Ces résultats confirment la prévalence élevée de l'anémie et/ou de la
carence martiale chez les enfants allaités pendant la première année de vie lorsque la diversification alimentaire est commencée avant 6 mois, et que l' alimentation ne contient pas d'aliments riches en fer ou de compléments de fer. Ces enfants ne représentent pas un échantillon représentatif de la population de cette tranche d'âge, de par la durée de l'allaitement exclusif. Cette étude peut cependant apporter d'utiles renseignements sur les facteurs de risque d'anémie lorsque l'enfant ne reçoit ni lait de vache, ni suppléments de fer. Les données ci-dessus montrent que l'existence d'un seul mois supplémentaire d'allaitement exclusif diminue significativement le risque d'anémie.

Diverses hypothèses peuvent être proposées pour expliquer le fait que les enfants qui sont exclusivement allaités pendant 7 mois et plus ont un risque moindre d'anémie que les enfants qui reçoivent d'autres aliments plus rapidement. Il ne semblait pas que les mères qui allaitaient le plus
longtemps avaient elles-mêmes une alimentation plus riche en fer. Il est
possible que les enfants qui commençaient plus tôt la diversification
alimentaire consommaient des aliments qui inhibaient l'absorption du fer;
une étude plus poussée de l'alimentation reçue par l'enfant pourrait mettre en évidence un tel facteur. Les mères qui allaitent exclusivement pendant longtemps présentent certaines caractéristiques qui pourraient être à la base d'un abaissement du risque d'anémie. Le lait de ces mères contenait peut-être plus de fer que la moyenne, ou les enfants avaient un stock de fer plus important à la naissance, mais ces facteurs n'ont pas été étudiés.

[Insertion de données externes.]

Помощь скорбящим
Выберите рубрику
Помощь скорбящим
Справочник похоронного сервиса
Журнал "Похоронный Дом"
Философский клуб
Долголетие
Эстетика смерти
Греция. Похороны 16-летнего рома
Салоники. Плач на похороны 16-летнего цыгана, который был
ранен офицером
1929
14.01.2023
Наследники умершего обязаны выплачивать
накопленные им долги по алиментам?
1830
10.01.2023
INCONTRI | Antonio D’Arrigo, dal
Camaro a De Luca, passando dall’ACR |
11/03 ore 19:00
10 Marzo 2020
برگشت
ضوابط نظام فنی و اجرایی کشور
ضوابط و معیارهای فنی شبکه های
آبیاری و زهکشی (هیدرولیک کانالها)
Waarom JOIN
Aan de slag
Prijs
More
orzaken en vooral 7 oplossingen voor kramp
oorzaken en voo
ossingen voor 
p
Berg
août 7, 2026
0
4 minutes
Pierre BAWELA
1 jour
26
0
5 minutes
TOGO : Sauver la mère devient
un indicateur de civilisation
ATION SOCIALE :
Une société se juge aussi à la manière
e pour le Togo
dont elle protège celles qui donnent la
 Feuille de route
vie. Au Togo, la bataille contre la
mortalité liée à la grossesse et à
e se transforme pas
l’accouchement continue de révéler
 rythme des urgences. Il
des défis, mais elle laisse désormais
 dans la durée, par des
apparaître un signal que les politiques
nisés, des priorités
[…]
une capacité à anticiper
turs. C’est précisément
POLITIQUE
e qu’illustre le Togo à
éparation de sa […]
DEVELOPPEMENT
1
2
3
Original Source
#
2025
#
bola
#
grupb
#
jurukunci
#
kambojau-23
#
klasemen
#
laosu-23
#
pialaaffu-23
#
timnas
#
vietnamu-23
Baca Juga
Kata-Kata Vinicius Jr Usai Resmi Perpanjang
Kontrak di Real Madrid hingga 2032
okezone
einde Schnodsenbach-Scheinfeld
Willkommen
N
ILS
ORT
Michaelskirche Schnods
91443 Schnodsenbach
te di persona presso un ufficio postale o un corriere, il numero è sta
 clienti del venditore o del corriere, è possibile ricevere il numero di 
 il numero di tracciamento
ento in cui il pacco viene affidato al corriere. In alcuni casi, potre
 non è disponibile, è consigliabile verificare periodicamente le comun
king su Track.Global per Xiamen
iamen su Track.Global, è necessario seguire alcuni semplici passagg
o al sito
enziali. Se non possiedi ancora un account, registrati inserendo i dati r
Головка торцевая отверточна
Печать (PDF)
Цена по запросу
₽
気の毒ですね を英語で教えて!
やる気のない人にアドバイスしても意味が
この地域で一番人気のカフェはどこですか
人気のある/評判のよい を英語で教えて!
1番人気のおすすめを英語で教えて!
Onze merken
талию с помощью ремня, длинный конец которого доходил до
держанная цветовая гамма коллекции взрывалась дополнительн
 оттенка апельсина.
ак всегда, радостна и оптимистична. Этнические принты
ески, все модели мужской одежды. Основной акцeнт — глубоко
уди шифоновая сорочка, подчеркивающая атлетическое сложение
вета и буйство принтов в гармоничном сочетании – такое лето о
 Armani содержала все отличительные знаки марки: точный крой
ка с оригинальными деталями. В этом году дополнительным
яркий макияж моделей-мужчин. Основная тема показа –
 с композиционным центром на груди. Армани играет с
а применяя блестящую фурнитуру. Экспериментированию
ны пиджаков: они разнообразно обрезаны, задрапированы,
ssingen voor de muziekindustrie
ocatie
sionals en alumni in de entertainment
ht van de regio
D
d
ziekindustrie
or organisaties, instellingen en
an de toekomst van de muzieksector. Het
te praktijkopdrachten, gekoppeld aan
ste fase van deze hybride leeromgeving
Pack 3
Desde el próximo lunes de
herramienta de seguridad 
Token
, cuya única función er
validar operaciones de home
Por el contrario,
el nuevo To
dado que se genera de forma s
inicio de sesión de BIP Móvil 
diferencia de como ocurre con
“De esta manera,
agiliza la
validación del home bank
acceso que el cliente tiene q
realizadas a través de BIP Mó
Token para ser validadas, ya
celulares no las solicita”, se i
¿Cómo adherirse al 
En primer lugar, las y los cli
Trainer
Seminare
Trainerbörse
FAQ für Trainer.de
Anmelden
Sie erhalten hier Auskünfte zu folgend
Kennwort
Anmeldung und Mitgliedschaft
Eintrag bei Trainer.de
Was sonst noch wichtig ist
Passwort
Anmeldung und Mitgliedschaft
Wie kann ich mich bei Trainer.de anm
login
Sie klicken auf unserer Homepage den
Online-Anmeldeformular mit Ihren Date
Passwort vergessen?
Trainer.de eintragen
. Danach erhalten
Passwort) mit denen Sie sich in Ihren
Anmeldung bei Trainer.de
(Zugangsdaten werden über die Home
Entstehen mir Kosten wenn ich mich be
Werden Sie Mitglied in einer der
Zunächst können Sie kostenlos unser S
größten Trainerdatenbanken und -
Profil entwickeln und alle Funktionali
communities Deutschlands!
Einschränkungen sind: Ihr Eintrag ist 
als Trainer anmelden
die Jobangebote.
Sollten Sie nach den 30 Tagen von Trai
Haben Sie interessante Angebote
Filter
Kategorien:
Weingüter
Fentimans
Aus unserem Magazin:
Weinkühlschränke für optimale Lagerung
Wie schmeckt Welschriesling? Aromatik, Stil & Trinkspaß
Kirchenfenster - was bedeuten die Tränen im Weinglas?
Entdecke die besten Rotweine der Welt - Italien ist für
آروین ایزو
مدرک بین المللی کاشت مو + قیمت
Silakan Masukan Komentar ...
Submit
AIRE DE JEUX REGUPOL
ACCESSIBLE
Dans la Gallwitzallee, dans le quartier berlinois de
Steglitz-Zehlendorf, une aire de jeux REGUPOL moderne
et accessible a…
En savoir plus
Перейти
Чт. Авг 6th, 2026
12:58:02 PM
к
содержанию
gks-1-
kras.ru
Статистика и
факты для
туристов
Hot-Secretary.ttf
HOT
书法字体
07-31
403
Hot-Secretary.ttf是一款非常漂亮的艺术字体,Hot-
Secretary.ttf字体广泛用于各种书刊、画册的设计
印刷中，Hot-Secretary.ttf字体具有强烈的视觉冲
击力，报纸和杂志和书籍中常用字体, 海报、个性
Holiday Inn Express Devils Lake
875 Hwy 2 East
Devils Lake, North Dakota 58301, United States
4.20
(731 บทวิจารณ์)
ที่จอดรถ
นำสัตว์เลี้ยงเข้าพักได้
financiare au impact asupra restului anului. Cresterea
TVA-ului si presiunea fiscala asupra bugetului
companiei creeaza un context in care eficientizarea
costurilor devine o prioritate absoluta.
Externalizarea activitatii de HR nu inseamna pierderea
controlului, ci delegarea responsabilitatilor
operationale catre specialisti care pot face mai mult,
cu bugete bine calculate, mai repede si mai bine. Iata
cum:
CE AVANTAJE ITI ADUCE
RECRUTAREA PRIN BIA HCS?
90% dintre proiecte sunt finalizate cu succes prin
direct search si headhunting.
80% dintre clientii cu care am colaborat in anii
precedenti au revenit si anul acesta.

Le risque d'anémie chez les enfants est à la base de la recommandation
actuelle de les supplémenter en fer à partir de 4 mois. Lorsque l'on ne
prenait pas en compte la durée de l'allaitement exclusif, la prévalence de l
'anémie était élevée. Lorsque l'on étudiait à part les enfants exclusivement allaités pendant au moins 7 mois, la prévalence de l'anémie était nulle, même si les réserves en fer étaient basses chez 20% des enfants. Les études à venir devraient tenir compte de la durée de l'allaitement exclusif. Les enfants qui sont exclusivement allaités pendant une telle période constituent une très faible minorité dans nos pays ; il reste donc préférable de recommander la supplémentation en fer chez les jeunes enfants.
Toutefois, dans certaines populations, l'allaitement maternel est la norme, et la supplémentation en fer est difficile ou impossible pour diverses raisons. Or, bon nombre de ces populations voient diminuer leurs taux d' allaitement, ce qui expose les enfants à de nombreuses pathologies. La promotion de l'allaitement exclusif prolongé pourrait être une importante mesure de santé en permettant un meilleur statut du fer.